Decreased fibronectin and e-cadherin. (reducing cell-to-cell contacts)
Collagenase expression
Hallmarks of cancer cells?
- Self sufficiency in growth signalling
- Insensitivity to anti-growth signals
- Evasion of apoptosis
- Limitless replicative potential (no hayflick limit)
- Sustained angiogenesis
- Tissue evasion and metastasis (decrease in e-cadherin, production of collagenase etc)
What is the Warburg effect?
Production of lactic acid by tumour cells
An incompletely explained switch to anaerobic metabolism even in the presence of oxygen.
What are 3 main families of retroviruses?
Spumaviruses (persistant infection, no pathogenesis)
Lentiviruses (slow viruses, can infect non-dividing cells–> useful in lab)
**Oncoviruses **(any oncogenic virus! not necessarily retrovirus)
How does Rous Sarcoma Virus cause sarcoma? (in chickens..)
Retrovirus. Oncovirus. (acutely transforming virus) Inserts its DNA into host genome, which for some reason includes viral version of Src (non-receptor tyrosine kinase, lacks regulatory pTyr527, last 19aa)

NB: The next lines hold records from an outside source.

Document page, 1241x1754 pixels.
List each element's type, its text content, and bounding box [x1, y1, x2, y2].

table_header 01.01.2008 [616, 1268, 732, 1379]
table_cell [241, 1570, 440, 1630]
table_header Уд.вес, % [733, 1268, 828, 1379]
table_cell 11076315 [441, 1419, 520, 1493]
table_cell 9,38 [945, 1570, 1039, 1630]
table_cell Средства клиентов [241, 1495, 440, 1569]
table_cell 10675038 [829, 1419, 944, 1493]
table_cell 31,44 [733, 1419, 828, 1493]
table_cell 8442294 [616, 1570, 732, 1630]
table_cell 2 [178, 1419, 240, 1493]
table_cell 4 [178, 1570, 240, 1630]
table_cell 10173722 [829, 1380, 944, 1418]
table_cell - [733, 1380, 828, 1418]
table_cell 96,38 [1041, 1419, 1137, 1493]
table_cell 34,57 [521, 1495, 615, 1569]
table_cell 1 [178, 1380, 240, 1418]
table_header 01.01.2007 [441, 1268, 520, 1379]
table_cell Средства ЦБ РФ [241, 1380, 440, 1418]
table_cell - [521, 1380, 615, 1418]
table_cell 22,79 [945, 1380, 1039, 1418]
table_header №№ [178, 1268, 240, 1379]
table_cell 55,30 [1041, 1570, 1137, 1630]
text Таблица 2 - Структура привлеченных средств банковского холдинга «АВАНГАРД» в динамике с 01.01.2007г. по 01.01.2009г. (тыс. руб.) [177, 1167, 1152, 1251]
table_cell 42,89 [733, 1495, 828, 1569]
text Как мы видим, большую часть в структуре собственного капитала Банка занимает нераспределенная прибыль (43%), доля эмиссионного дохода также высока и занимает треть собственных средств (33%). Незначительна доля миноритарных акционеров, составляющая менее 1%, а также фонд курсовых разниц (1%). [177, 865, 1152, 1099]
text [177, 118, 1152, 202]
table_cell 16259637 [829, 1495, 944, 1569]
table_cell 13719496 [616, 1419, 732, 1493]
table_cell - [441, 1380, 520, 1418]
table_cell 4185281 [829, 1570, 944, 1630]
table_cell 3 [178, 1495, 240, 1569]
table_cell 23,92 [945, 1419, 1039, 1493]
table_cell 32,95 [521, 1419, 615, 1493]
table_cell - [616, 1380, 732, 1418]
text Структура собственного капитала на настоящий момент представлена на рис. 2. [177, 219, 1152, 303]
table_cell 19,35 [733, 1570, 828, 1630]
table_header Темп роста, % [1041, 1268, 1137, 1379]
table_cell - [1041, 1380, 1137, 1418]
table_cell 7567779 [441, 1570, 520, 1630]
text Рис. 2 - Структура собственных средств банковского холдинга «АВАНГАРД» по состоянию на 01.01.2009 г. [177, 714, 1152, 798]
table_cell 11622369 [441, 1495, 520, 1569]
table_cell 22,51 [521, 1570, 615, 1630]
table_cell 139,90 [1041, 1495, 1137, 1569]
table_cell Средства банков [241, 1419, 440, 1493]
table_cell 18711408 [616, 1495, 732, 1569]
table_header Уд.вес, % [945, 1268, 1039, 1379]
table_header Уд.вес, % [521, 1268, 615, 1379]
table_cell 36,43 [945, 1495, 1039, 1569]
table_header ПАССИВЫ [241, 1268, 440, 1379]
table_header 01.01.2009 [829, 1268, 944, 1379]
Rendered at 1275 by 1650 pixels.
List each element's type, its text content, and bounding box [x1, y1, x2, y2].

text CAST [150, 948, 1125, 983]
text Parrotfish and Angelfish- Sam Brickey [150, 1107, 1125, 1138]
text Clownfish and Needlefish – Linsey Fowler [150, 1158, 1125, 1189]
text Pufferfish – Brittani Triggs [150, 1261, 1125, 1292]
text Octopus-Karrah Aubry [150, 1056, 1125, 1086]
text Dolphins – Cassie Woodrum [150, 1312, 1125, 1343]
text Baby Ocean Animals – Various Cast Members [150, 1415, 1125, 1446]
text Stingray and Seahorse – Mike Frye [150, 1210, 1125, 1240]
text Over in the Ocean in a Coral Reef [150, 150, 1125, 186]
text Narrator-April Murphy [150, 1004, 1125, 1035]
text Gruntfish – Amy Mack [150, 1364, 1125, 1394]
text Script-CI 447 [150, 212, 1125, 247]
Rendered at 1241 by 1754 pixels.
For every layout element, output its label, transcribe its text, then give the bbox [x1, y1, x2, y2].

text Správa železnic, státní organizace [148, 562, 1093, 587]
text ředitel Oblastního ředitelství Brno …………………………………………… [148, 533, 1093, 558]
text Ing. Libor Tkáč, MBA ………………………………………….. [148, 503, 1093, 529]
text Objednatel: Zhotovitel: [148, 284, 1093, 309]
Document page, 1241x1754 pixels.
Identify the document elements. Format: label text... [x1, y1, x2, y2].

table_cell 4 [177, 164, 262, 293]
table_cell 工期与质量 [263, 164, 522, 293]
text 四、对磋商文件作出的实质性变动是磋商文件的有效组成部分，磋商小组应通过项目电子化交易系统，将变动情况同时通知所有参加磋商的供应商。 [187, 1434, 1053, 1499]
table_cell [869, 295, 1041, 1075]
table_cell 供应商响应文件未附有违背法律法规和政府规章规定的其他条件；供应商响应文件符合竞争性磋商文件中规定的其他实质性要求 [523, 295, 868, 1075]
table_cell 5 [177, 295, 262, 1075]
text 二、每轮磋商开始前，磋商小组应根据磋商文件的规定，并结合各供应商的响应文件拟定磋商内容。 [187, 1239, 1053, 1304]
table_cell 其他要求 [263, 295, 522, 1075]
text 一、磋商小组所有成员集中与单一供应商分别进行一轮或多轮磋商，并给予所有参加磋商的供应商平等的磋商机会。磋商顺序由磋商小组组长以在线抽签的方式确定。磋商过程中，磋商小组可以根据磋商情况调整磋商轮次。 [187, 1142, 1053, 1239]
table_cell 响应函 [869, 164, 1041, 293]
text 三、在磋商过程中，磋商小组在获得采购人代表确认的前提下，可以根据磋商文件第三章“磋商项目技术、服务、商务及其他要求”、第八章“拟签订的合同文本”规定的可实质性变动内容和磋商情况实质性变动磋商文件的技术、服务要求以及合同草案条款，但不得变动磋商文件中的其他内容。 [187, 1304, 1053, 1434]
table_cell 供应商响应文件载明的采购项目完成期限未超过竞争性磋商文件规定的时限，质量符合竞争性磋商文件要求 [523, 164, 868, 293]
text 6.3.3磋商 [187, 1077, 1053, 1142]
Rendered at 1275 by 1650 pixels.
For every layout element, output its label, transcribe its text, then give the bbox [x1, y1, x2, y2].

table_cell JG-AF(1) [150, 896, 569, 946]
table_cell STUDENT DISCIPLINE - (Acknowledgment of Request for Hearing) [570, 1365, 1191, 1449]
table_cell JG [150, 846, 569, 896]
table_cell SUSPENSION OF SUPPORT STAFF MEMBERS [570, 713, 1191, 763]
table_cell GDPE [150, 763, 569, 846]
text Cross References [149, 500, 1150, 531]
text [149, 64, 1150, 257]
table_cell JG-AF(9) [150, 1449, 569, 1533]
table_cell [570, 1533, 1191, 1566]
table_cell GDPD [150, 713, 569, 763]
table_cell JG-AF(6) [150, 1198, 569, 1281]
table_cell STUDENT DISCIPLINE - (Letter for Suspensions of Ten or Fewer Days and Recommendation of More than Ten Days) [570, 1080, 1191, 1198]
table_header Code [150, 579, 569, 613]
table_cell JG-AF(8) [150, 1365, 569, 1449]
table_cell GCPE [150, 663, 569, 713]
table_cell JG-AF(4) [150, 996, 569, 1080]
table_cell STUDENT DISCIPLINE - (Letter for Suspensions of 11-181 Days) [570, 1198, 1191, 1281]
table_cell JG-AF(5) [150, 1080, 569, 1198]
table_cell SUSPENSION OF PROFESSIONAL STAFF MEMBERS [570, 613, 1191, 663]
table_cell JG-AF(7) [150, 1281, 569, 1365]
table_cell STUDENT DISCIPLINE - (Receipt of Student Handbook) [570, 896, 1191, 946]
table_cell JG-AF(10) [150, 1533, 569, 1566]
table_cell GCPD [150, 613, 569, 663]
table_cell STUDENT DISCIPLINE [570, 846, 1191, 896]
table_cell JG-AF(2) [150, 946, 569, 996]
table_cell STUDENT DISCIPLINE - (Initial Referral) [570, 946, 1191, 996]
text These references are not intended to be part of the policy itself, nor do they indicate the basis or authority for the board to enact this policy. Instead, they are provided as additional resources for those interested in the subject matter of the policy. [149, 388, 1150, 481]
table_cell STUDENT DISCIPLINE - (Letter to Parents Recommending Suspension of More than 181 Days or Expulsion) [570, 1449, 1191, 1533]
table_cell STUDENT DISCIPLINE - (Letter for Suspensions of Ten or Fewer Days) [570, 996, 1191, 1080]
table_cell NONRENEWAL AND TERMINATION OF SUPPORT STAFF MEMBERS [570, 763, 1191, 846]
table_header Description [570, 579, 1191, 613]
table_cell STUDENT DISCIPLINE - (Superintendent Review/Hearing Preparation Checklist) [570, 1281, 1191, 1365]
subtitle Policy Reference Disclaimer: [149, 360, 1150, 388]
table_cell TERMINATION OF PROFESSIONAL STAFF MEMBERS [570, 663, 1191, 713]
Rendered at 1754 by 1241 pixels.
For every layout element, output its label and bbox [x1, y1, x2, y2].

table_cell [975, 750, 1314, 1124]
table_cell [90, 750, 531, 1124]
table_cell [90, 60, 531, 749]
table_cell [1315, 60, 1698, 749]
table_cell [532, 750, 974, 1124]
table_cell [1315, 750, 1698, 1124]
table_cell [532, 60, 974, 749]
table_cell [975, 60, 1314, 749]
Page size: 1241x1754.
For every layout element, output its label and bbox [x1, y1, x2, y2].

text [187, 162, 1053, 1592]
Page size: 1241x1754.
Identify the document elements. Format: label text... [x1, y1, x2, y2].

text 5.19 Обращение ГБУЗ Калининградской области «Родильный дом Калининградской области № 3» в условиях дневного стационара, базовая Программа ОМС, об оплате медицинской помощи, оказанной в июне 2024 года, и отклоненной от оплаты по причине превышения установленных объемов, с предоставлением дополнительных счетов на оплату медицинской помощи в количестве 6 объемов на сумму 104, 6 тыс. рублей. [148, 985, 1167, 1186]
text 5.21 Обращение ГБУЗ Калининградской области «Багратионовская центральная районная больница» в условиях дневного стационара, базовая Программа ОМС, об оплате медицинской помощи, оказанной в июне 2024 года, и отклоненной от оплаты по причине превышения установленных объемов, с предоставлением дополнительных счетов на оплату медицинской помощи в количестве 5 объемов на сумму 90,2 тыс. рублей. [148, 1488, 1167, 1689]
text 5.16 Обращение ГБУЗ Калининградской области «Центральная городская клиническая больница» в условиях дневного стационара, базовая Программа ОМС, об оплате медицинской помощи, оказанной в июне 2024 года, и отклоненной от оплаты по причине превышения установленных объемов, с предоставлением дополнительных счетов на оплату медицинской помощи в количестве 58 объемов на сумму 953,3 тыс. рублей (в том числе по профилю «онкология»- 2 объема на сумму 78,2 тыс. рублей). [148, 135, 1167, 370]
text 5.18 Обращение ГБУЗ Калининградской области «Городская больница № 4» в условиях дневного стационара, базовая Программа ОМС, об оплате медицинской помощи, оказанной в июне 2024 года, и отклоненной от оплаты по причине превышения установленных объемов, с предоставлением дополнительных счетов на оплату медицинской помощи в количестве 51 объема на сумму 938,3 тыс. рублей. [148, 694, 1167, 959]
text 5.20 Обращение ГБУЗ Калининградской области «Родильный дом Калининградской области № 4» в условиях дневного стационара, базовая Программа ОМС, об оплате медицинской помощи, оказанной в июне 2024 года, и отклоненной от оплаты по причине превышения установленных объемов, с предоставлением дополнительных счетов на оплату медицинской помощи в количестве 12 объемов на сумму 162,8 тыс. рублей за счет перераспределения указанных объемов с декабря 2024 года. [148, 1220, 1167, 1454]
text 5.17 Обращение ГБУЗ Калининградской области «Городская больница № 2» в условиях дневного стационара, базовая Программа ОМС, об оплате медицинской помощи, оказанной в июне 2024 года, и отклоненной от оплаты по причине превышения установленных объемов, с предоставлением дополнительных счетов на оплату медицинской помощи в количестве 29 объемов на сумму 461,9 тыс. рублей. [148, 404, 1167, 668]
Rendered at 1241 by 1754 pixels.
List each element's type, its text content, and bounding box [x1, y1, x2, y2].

(Src can cause phosphorylation of vinculin and so debundling of actin filaments –> loss of cell structure, cell to cell adhesion)
(Src can activate Ras, and is short for sarcoma!)
Define an oncogene?
A “gain of function” mutant gene whose abnormal expression or altered gene product leads to a malignant phenotype!
Define a proto-oncogene?
Cellular homologue from which oncogene derived
(often called c- something, for cellular version, normal version)
Define a tumour suppressor gene:
A gene encoding a protein that restricts cell growth.
A **loss of function **mutation in a tumour suppressor contributes to cancer cell formation.